─── DATA PROVIDED
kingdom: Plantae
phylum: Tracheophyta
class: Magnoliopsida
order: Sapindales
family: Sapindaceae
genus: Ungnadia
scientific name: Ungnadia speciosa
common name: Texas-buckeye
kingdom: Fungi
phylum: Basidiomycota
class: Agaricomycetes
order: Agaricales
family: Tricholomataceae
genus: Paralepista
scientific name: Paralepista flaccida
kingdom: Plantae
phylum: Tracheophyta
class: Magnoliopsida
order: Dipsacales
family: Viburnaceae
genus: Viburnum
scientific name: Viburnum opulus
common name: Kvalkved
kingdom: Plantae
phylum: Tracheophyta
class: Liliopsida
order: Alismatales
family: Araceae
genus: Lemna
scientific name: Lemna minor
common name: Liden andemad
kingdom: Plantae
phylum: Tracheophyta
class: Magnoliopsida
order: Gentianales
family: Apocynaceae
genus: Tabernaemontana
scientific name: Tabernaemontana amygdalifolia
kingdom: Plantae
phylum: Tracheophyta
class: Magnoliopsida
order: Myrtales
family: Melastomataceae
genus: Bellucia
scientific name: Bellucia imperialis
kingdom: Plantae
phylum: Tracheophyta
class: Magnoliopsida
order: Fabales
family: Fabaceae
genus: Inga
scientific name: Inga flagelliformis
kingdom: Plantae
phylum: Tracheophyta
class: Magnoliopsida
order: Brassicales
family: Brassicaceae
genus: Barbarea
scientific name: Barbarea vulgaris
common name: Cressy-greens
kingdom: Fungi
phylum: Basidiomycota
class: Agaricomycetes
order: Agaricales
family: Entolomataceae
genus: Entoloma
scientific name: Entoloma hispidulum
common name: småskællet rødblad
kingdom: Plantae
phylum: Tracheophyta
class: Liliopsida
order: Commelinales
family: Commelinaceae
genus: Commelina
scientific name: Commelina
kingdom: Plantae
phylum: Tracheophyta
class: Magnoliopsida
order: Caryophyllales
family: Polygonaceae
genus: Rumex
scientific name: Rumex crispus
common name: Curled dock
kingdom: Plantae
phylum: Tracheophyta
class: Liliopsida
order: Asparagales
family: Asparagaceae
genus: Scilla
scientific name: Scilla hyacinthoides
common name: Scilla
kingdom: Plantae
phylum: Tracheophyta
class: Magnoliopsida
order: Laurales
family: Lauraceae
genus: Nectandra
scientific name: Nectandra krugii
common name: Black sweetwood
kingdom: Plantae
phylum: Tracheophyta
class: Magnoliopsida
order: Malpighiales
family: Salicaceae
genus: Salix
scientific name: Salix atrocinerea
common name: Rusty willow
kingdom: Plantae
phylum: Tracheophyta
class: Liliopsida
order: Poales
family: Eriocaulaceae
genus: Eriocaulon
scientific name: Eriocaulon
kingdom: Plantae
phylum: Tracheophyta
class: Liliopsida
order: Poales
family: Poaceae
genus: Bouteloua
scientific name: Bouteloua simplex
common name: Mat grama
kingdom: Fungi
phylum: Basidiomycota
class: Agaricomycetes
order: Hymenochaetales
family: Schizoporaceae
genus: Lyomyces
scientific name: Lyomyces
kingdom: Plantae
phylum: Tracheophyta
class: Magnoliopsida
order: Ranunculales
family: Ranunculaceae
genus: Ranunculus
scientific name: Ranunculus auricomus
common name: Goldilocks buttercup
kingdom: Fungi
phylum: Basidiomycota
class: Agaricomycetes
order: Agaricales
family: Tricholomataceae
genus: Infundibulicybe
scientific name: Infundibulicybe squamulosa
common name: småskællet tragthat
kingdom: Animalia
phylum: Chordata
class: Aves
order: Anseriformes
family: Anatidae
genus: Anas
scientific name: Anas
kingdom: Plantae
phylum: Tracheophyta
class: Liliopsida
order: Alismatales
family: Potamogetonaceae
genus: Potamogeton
──────
- _GIVEN EXERCISE_:
Copy every line in the material above word for word, keeping the order.

- _RESULT_:
kingdom: Plantae
phylum: Tracheophyta
class: Magnoliopsida
order: Sapindales
family: Sapindaceae
genus: Ungnadia
scientific name: Ungnadia speciosa
common name: Texas-buckeye
kingdom: Fungi
phylum: Basidiomycota
class: Agaricomycetes
order: Agaricales
family: Tricholomataceae
genus: Paralepista
scientific name: Paralepista flaccida
kingdom: Plantae
phylum: Tracheophyta
class: Magnoliopsida
order: Dipsacales
family: Viburnaceae
genus: Viburnum
scientific name: Viburnum opulus
common name: Kvalkved
kingdom: Plantae
phylum: Tracheophyta
class: Liliopsida
order: Alismatales
family: Araceae
genus: Lemna
scientific name: Lemna minor
common name: Liden andemad
kingdom: Plantae
phylum: Tracheophyta
class: Magnoliopsida
order: Gentianales
family: Apocynaceae
genus: Tabernaemontana
scientific name: Tabernaemontana amygdalifolia
kingdom: Plantae
phylum: Tracheophyta
class: Magnoliopsida
order: Myrtales
family: Melastomataceae
genus: Bellucia
scientific name: Bellucia imperialis
kingdom: Plantae
phylum: Tracheophyta
class: Magnoliopsida
order: Fabales
family: Fabaceae
genus: Inga
scientific name: Inga flagelliformis
kingdom: Plantae
phylum: Tracheophyta
class: Magnoliopsida
order: Brassicales
family: Brassicaceae
genus: Barbarea
scientific name: Barbarea vulgaris
common name: Cressy-greens
kingdom: Fungi
phylum: Basidiomycota
class: Agaricomycetes
order: Agaricales
family: Entolomataceae
genus: Entoloma
scientific name: Entoloma hispidulum
common name: småskællet rødblad
kingdom: Plantae
phylum: Tracheophyta
class: Liliopsida
order: Commelinales
family: Commelinaceae
genus: Commelina
scientific name: Commelina
kingdom: Plantae
phylum: Tracheophyta
class: Magnoliopsida
order: Caryophyllales
family: Polygonaceae
genus: Rumex
scientific name: Rumex crispus
common name: Curled dock
kingdom: Plantae
phylum: Tracheophyta
class: Liliopsida
order: Asparagales
family: Asparagaceae
genus: Scilla
scientific name: Scilla hyacinthoides
common name: Scilla
kingdom: Plantae
phylum: Tracheophyta
class: Magnoliopsida
order: Laurales
family: Lauraceae
genus: Nectandra
scientific name: Nectandra krugii
common name: Black sweetwood
kingdom: Plantae
phylum: Tracheophyta
class: Magnoliopsida
order: Malpighiales
family: Salicaceae
genus: Salix
scientific name: Salix atrocinerea
common name: Rusty willow
kingdom: Plantae
phylum: Tracheophyta
class: Liliopsida
order: Poales
family: Eriocaulaceae
genus: Eriocaulon
scientific name: Eriocaulon
kingdom: Plantae
phylum: Tracheophyta
class: Liliopsida
order: Poales
family: Poaceae
genus: Bouteloua
scientific name: Bouteloua simplex
common name: Mat grama
kingdom: Fungi
phylum: Basidiomycota
class: Agaricomycetes
order: Hymenochaetales
family: Schizoporaceae
genus: Lyomyces
scientific name: Lyomyces
kingdom: Plantae
phylum: Tracheophyta
class: Magnoliopsida
order: Ranunculales
family: Ranunculaceae
genus: Ranunculus
scientific name: Ranunculus auricomus
common name: Goldilocks buttercup
kingdom: Fungi
phylum: Basidiomycota
class: Agaricomycetes
order: Agaricales
family: Tricholomataceae
genus: Infundibulicybe
scientific name: Infundibulicybe squamulosa
common name: småskællet tragthat
kingdom: Animalia
phylum: Chordata
class: Aves
order: Anseriformes
family: Anatidae
genus: Anas
scientific name: Anas
kingdom: Plantae
phylum: Tracheophyta
class: Liliopsida
order: Alismatales
family: Potamogetonaceae
genus: Potamogeton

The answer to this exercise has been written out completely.